### [Direction A]
In the Sands of Time thread, which platform does L. Arkwright have the game on?
### [Direction B]
Summarize the Sands of Time thread in two sentences.
### [Direction C]
Extend the Sands of Time thread from the point where it stops.

# Prince of Persia, Sands of Time



## Dave (Dec 29, 2003)

Sorry, but I don't see a thread on this anywhere here and it is currently the top rated game in the UK. (Christmas 2003)

I've only just bought it today. The gameplay seems excellent, but I've only played for about 30 mins so far, then I had to go to work. I do an excellent backflip technique while fighting, my son goes for the 'matrix style' slashing. We both got stuck in the room with the pillars that you enter through the hole in the wall, (very near the beginning. We haven't met anyone we didn't kill yet!)

So, any cheats (use spoilers)? Any advice, top tips, etc.

Someone else must be playing this!


----------



## L. Arkwright (Dec 30, 2003)

Ive just got this for Christmas. I dont know what system you have it for dave, mines for the pc. Its pretty cool but I find the direction controls a bit off putting, I seem to spend most of my time jumping in the completely wrong direction.


----------



## Dave (Dec 30, 2003)

We just got a playstation 2 and it was part of the package. I wasn't absolutely sure that we needed a playstation, since you can get all the same games on PC or gameboy, but the controls are much easier to use for jumping etc. You could always buy a games contoller for your PC. One other good thing about having the playstation is that it frees up the PC so I can get online.


----------



## Quill (Jan 3, 2004)

Sands of Time is a fantastic game.  I've had my copy for over a month and I've played through it _at least_ a dozen times - probably more.  It's the best game I've bought in a very long time, and the only game I started over immediately when the credits stopped rolling.


----------



## Tabitha (Jan 4, 2004)

This and XIII are next on my list of things to buy - I am currently being driven nuts by TimeSplitters 2 (dammit that NeoTokyo level is hard!).

Did any of you play the old version of this years back on your first PC?  I was totally addicted to it!


----------



## SilverCaladan (Jan 4, 2004)

This game is so kickass, I get an adrenaline rush just thinking about it. The graphics are wonderful, the gameplay is awesome, and if you pay attention to the visions they tell you where to go or what to do ^_^


----------



## Dave (Jan 4, 2004)

### [Data section]

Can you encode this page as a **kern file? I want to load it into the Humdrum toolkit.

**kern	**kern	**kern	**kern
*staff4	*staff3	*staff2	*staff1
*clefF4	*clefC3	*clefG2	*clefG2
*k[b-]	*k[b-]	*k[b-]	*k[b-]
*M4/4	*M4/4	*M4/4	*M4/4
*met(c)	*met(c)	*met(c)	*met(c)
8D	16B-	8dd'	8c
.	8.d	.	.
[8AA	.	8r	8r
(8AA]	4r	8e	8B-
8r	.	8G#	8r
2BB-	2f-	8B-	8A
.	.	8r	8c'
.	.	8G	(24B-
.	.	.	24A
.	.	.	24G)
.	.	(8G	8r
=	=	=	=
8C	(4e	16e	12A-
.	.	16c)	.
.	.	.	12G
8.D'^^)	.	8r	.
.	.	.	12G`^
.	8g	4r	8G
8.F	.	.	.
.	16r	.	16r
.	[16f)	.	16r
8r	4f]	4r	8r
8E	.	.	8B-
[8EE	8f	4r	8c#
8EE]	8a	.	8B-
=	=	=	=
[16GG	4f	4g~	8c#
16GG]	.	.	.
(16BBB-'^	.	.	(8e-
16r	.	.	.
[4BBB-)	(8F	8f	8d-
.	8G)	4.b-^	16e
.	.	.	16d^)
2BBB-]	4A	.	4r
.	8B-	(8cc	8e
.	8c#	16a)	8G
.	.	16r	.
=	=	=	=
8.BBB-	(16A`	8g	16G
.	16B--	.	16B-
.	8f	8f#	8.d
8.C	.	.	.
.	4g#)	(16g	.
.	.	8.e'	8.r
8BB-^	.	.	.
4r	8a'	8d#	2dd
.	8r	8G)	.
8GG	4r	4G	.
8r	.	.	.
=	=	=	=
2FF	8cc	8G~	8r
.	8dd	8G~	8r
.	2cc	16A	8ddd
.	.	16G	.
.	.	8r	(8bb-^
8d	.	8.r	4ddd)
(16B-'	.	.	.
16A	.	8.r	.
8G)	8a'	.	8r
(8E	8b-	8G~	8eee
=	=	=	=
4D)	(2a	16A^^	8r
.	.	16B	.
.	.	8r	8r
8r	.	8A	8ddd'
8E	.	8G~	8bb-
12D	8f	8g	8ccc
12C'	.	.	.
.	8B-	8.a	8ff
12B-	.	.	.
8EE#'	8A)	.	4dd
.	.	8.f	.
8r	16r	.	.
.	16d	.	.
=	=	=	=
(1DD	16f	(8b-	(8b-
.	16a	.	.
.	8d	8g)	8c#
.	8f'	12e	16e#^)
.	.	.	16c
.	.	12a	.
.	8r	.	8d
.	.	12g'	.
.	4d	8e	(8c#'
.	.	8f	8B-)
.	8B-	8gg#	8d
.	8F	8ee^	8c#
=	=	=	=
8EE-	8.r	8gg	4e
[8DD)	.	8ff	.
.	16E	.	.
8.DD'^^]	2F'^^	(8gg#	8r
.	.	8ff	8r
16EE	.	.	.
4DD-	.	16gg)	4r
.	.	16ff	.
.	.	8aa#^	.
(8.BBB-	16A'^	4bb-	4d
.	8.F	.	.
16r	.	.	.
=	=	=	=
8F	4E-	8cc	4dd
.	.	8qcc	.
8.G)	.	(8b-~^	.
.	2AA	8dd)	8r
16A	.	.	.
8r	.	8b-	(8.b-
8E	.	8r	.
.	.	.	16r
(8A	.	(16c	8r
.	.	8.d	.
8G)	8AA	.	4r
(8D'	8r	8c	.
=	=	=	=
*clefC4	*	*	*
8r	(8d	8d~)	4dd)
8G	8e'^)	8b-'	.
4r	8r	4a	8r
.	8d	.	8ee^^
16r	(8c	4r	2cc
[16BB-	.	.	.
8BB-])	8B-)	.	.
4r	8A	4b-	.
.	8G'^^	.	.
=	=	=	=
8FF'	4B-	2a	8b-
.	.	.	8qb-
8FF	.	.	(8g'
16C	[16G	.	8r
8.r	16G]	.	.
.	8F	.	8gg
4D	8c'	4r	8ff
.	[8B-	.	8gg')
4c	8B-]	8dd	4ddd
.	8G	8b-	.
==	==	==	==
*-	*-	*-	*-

### [Right answer A]
The PC.

### [Right answer B]
Dave, who got the game with a new PlayStation 2, asks for tips after he and his son got stuck in the pillar room near the beginning, and L. Arkwright, playing on PC, finds the direction controls off-putting. Other posters praise the game: Quill calls it the best game bought in a very long time, and SilverCaladan says the visions tell you where to go or what to do.

### [Right answer C]
I got XIII too. Prince of Persia is far better. Put it top of your list.


----------



## Tabitha (Jan 5, 2004)

I notice that in the big stores like Game, HMV and Virgin, this game is still Â£30+.  I just found it for Â£17.99 on Play.com - think I'll go and order it right now!


----------



## Dave (Mar 5, 2004)

I still can't finish this  

I have a walkthrough, I'm just useless at doing the stunts within the short time you get before the port culis closes.

But I just read this:



> _from SciFi Wire_
> 
> *Bruckheimer Seeking Sands*
> 
> ...


----------



## SilverCaladan (Mar 6, 2004)

Just so long as the movie looks kickass I'm all for it...


----------



## BAYLOR (Jan 22, 2022)

The movie wasn't very good.


----------



## Dave (Feb 10, 2022)

BAYLOR said:


> The movie wasn't very good.


Utterly boring compared with the game. I'd forgotten about playing this. It was 19 years ago though! If I still had it now I could sell it as an antique.


----------



## BAYLOR (Feb 10, 2022)

Dave said:


> Utterly boring compared with the game. I'd forgotten about playing this. It was 19 years ago though! If I still had it now I could sell it as an antique.



If they had actually come up with a good story and script , this one would have become big  movie franchise.  Instead, we got crappy one and done film.


----------



## Toby Frost (Feb 11, 2022)

Still available on Steam, I believe.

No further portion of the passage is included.